La voz de su esposa saliendo del celular de Carolina tensó a Matías, que observó a su madre mostraba suficiencia, una manera de indicarle que logró salvarla de la última golpiza.
Pujol preguntó las opciones que proponía, después de hacer el reclamo por mantener su presencia oculta. Iolita justificó su precario estado de salud y pidió disculpas por no asistir a la reunión programada, luego expresó dos opciones que al parecer dejaban a ambas empresas en igualdad de condiciones. Satine y Olivia analizaron los datos y asintieron con una sonrisa. Cualquiera podía ser ejecutada sin problema y los favorecía.
—Si hemos llegado a un acuerdo creo que podemos concluir la reunión.
—Señorita Kernel —el escuchar el apellido de soltera de su cónyuge y la forma como el CEO lo ignoró, enfurecieron a Matías que replicó que era “señora Cortés”, Estefan poco le importó y continuó el discurso—, su abuelo desea verla y es necesario que venga a El Edén en el menor tiempo posible.
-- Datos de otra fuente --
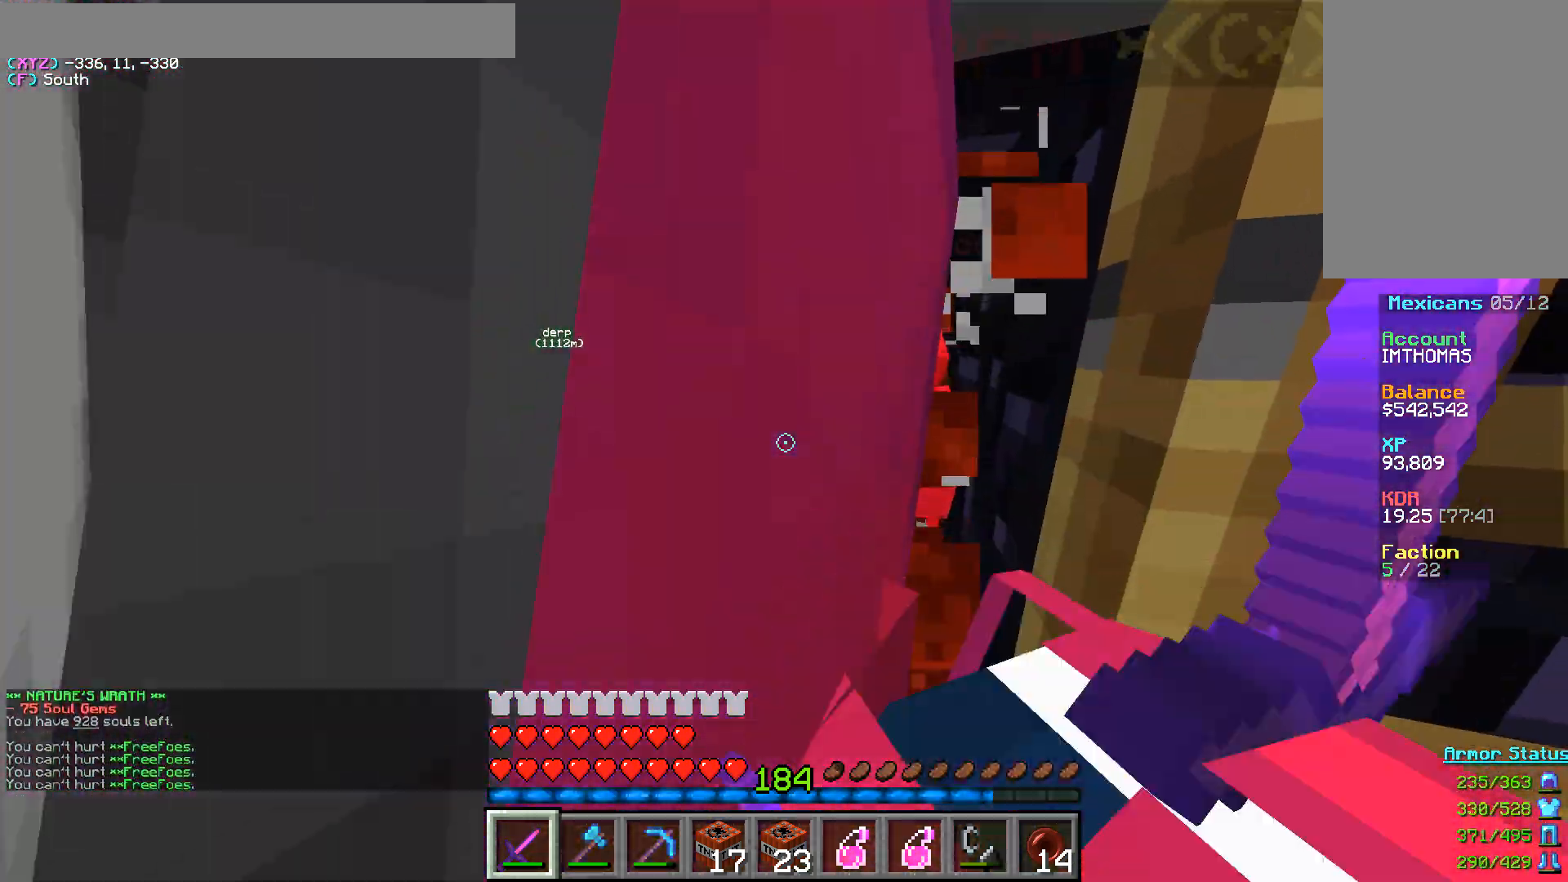
{"keys": ["w"], "mouse": ["left"], "events": [[350, "w", "down"]]}
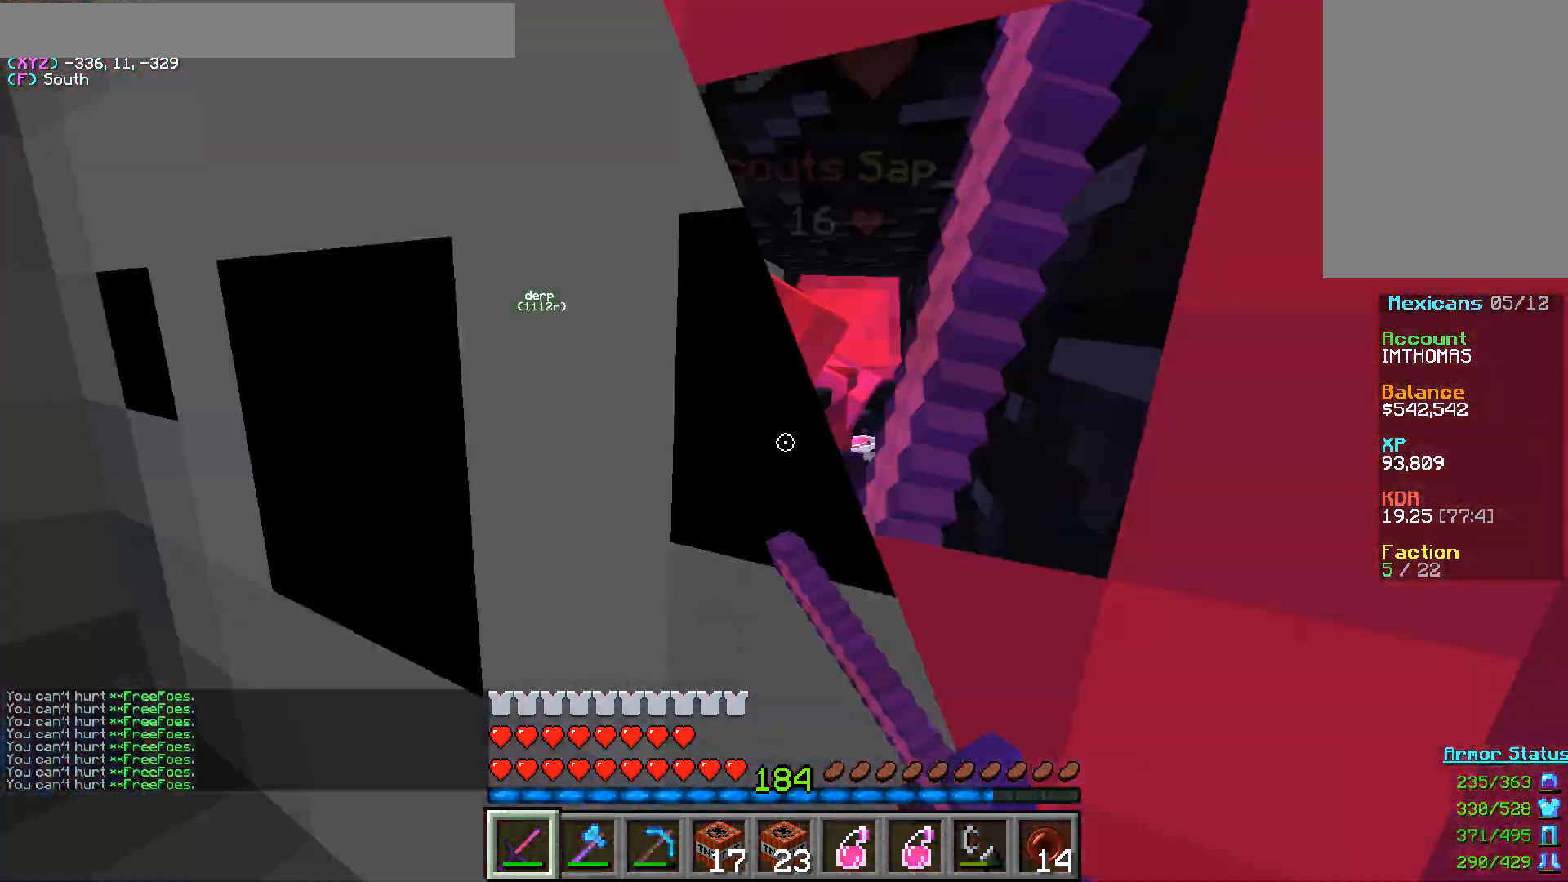
{"keys": [], "mouse": ["left"], "events": [[33, "d", "down"], [50, "w", "up"], [183, "d", "up"]]}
—Si escuchó el porqué de la ausencia de mi cónyuge, entenderá que no puede moverse de la capital por el tratamiento que se está realizando.
Expuso Matías tomando el celular para cortar la llamada, Karina apoyó (como siempre) a su yerno, levantándose para dar por terminado el encuentro. Pujol afirmó con la cabeza despidiéndose.
Antes de salir Carolina retuvo a su consuegra. Karina escuchó lo que Manjarrez le contaba de Iolita con indiferencia, no le importaba nada de lo que pasara con esa muchachita, y por más que le dijeran que era su obligación, no la aceptaba.
—¡Es tu hija!
—Y Matías es su marido, y míralo —dijo burlándose—, está aquí con su amante.
—¿La odias tanto? —el desconcierto era mayor con cada frase y actitud de esa mujer. Por más que quería entender que le vio Daniel, no encontraba un solo gesto agradable en ella.
—Y me arrepiento día tras día de haberla traído al mundo, debí abortar tan pronto supe del embarazo.
Carolina quedó sin palabras, verla salir y abrazar a Olivia con tanto amor, le demostró que Karina era muy buena actriz. El tono de mensaje de un celular que no era el suyo le hizo notar la presencia de Pujol. Pidiendo disculpas, el hombre se apartó para ver la notificación que sin aceptarlo esperaba con ansia. La que en esta ocasión se quedó escuchando fue ella.
Poisson: Te dije que sería un éxito esa producción.
Pujol: Extrañaba tus palabras.
Poisson: Te veías muy bien en la ceremonia.
Pujol sonrió ante la imagen reenviada. Se consideraba atractivo, pero el crédito al fotógrafo debía ser bastante.
Poisson: Felicitaciones por tu triunfo.
Suspiró desilusionado, a eso se reducían las conversaciones con “ella”, al igual que siempre la frase de «desconectado» apareció en el contacto.
Carolina analizó la expresión de Estefan. La abogada había cometido tantos errores en su vida que pensó que si se equivocaba sólo sumaria un poco de experiencia a la existencia del hombre que tenía al frente.
—Le tengo una propuesta señor Pujol, ¿Quisiera escucharla?